Monday, Jan. 31, 1927
Patents
COMMONWEALTH (British Commonwealth of Nations)
Toward Premier George Howard Ferguson of Ontario some U. S. citizens feel a disloyal gratitude, for it was he who led Ontario Wets to victory at the last election (TIME, Dec. 13), and it is from soon-to-be-wringing-wet Ontario that numberless little boats will push off next spring across the Great Lakes with damp cargoes for the Middle West. Therefore when Premier Ferguson made a public pronouncement last week he was well heeded.
The occasion was a banquet at Toronto to honor Lieutenant Governor Harry Cockshutt of Ontario, shortly to retire. White-bosomed and sleek-shouldered. Premier Ferguson rose to address the King Emperor, personified by His Majesty's Lieutenant Governor. "Canadians," said Mr. Ferguson, "consider outworn the system which now denies to them the right of accepting fitting honors from His Majesty the King. . . . While Canadian politicians should unquestionably still be barred from accepting such honors, there are many other Canadians who deserve and should receive what only the Sovereign can bestow. . . . I hope that the Dominion Government will soon withdraw its resolution of some years ago against the granting of patents of nobility to Canadians."
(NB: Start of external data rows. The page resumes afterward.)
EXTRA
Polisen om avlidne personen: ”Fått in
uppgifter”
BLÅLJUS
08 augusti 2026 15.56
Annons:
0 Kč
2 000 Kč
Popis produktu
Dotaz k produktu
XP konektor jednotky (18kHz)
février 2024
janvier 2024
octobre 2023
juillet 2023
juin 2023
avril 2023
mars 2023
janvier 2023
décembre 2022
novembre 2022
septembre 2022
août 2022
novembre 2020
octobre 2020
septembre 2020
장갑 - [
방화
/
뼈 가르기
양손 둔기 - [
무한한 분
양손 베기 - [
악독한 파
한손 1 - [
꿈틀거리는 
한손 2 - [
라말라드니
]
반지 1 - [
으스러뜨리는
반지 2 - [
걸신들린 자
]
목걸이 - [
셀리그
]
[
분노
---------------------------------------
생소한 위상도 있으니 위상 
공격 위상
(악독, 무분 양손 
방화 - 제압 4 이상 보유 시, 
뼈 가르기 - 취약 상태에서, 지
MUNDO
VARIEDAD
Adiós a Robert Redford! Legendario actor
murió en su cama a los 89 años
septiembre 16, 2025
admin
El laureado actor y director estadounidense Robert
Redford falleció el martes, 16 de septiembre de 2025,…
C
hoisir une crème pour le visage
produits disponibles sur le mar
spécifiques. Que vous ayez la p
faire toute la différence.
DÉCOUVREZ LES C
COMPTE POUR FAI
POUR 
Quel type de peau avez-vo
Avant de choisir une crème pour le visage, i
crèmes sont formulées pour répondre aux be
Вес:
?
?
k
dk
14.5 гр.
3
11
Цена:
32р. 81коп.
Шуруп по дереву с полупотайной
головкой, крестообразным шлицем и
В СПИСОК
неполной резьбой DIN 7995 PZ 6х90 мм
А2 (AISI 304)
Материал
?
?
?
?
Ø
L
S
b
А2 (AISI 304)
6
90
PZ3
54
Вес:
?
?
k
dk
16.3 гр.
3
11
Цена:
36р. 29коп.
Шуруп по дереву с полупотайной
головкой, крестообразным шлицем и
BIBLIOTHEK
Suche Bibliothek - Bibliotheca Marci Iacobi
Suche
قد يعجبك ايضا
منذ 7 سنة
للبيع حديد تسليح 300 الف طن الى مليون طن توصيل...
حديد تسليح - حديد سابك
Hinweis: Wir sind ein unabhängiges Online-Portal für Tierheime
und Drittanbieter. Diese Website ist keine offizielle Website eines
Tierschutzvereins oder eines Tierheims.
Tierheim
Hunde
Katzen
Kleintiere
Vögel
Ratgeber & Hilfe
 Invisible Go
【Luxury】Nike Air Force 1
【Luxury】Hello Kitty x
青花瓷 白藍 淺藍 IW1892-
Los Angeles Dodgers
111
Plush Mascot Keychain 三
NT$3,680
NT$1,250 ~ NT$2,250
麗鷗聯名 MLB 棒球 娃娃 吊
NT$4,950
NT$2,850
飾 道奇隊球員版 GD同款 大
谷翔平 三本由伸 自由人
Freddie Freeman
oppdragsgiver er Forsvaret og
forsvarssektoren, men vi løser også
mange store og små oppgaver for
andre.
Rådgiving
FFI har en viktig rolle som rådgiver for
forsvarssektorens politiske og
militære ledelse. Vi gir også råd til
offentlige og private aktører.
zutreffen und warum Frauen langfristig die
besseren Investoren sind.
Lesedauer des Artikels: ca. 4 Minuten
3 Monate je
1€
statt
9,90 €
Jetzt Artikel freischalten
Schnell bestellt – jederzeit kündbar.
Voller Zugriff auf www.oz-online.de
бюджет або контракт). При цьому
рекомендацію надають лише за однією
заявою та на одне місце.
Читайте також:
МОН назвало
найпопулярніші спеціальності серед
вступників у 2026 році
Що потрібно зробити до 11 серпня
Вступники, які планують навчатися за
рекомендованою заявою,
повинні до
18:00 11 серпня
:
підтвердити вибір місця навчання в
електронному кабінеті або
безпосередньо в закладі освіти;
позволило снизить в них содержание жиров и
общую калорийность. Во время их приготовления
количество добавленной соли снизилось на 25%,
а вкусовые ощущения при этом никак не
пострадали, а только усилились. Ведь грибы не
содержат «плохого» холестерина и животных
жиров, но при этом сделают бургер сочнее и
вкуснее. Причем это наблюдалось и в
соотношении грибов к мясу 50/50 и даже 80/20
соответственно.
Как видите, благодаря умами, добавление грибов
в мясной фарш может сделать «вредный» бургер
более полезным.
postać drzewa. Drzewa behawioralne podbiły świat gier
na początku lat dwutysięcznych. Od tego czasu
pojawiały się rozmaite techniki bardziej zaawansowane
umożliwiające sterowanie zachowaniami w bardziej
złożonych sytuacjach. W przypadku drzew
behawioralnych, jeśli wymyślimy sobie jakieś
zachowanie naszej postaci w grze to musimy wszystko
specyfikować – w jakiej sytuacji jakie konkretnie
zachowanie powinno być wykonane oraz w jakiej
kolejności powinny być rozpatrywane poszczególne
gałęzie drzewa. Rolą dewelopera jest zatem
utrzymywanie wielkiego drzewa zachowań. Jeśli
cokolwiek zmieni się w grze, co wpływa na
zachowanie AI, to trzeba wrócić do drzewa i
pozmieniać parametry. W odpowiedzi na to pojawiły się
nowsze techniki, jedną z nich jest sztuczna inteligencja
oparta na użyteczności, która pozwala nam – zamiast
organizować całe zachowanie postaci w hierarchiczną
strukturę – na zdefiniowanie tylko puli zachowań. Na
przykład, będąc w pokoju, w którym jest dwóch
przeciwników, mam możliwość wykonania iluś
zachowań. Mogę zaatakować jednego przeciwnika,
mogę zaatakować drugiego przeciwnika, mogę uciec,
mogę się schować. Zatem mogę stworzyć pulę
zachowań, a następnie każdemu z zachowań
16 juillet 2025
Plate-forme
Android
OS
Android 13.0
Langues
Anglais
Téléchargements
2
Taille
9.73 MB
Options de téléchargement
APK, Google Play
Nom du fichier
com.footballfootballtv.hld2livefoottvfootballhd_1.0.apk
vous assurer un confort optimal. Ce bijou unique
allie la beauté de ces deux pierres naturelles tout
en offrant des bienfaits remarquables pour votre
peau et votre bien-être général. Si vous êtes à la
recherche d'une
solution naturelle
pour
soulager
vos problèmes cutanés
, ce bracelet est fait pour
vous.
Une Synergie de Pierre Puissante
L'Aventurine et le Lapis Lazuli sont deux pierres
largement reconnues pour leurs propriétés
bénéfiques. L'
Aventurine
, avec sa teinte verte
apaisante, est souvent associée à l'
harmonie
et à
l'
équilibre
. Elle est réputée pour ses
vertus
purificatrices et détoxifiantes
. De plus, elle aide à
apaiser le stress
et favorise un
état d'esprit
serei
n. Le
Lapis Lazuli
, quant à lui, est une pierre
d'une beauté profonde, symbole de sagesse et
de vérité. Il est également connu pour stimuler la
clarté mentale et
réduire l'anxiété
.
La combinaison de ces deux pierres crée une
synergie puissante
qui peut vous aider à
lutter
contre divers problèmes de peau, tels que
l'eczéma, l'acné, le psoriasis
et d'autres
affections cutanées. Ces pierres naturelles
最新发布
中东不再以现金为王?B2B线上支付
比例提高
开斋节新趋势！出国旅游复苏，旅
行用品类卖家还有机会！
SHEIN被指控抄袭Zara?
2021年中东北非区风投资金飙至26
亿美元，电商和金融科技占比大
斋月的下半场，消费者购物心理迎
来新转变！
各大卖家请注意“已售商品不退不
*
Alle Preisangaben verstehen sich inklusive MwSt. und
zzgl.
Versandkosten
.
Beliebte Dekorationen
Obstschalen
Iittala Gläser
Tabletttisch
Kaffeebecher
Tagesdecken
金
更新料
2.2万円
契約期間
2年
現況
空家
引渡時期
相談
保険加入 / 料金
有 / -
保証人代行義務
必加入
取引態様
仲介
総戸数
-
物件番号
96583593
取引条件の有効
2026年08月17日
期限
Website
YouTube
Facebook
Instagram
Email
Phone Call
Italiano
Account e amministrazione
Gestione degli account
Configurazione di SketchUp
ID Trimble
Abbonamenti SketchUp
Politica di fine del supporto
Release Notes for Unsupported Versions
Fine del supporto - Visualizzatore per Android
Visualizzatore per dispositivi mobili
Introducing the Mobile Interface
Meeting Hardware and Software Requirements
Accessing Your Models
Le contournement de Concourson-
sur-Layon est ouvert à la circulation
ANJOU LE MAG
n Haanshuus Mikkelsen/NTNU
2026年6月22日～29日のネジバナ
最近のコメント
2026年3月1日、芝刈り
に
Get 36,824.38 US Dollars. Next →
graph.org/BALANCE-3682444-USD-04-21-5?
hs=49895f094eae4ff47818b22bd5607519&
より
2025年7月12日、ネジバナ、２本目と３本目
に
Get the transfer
Since Premier William Lyon Mackenzie King, staunch Liberal, hearty democrat, now guides the helm of the Dominion Government, there is no chance that it will be put over on such a Tory tack as that proposed by Premier Ferguson. Remained, however, for some U. S. citizens the glamorous thought that some day they may be able to obtain in Canada that other commodity denied to U. S. citizens, a peerage.